A campus where yes, All Saints Anglican Church gathers, but also where other ministries that serve our community are housed; where people in our community are invited to find rest, hospitality, resources, and spiritual care. We hope our Mission Abbey will become both a hub of church planting in West Tennessee as well as a spiritual retreat for those in need; a community center as well as a place for contemplation and meditation.

We decided early on that the first step toward the development of our Mission Abbey would be the construction of its central piece: the nave. Both in symbol and in reality, the heartbeat of the Mission Abbey will be the gathered Eucharistic community. All healing, all family life, all formation, all service and generosity flow from this reality, reminding us that in all of these efforts, our ultimate intention is always to build the Church. Not a building, but a people who house the very presence of God for the life of the world.

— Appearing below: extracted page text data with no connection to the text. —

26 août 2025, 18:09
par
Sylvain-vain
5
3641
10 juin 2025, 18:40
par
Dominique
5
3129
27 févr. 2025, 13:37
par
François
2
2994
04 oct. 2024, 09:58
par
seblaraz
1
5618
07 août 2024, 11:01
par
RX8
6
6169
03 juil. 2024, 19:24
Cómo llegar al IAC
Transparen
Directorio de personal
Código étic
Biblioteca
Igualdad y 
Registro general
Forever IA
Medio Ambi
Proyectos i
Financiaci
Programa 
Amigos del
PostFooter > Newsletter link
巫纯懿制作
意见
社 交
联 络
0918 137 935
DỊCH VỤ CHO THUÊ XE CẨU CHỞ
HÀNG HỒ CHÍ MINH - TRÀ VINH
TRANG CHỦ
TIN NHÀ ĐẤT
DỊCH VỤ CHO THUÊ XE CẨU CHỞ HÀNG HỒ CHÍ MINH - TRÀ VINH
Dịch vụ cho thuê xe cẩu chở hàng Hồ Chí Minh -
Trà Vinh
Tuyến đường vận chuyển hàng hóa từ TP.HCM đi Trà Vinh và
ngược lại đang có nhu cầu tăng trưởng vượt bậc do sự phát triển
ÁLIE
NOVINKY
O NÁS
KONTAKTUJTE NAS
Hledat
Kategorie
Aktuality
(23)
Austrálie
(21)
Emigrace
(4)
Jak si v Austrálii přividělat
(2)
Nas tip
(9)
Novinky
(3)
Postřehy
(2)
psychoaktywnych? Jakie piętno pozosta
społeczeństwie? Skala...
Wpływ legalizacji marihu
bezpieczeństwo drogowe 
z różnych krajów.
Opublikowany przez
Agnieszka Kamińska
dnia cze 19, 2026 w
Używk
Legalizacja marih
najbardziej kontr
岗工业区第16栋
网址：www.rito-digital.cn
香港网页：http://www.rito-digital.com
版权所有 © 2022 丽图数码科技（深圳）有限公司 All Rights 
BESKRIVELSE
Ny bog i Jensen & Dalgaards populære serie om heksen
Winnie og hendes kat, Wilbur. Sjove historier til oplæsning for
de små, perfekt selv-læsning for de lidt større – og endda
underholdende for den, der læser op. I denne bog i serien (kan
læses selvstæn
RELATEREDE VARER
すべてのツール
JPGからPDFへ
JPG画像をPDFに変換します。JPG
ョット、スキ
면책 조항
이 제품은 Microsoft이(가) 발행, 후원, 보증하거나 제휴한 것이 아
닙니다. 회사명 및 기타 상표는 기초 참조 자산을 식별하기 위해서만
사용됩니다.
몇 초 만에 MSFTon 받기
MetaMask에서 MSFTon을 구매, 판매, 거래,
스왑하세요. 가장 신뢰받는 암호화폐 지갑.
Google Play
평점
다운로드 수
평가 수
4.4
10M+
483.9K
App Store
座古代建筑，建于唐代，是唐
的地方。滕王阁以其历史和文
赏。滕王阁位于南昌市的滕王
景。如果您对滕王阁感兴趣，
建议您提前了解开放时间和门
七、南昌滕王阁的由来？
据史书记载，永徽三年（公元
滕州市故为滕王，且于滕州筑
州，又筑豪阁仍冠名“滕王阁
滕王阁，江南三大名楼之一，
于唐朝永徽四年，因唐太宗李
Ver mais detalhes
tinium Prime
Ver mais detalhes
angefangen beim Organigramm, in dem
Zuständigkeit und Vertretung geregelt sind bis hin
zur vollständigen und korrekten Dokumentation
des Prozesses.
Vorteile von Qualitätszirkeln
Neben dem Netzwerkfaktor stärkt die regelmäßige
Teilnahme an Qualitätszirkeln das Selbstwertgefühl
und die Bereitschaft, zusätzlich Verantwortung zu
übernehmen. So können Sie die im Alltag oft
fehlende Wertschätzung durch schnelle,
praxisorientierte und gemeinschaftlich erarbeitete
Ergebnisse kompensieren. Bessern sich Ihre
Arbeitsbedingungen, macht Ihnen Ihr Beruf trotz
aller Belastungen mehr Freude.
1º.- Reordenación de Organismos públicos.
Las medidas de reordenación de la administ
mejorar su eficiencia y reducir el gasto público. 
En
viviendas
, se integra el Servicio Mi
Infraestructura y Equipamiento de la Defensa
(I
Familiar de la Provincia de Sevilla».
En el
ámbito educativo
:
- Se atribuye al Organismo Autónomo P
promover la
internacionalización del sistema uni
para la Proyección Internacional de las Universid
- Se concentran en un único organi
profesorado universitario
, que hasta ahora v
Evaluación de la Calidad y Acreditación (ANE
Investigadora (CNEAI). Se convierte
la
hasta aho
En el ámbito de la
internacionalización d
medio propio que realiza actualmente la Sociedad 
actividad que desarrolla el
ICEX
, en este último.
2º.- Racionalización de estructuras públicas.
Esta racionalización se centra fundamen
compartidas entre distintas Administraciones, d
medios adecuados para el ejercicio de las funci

In all these efforts and more, our primary focus is not the construction of a new nave; it’s not even building a Mission Abbey. It’s making disciples; that is, it’s building the Church, not just in number, but more importantly, in depth. Deeping our life in God together for the sake of others is what drives both the construction of our new nave and the development of our Mission Abbey. We must never forget this.

What are we building? We are building the Church.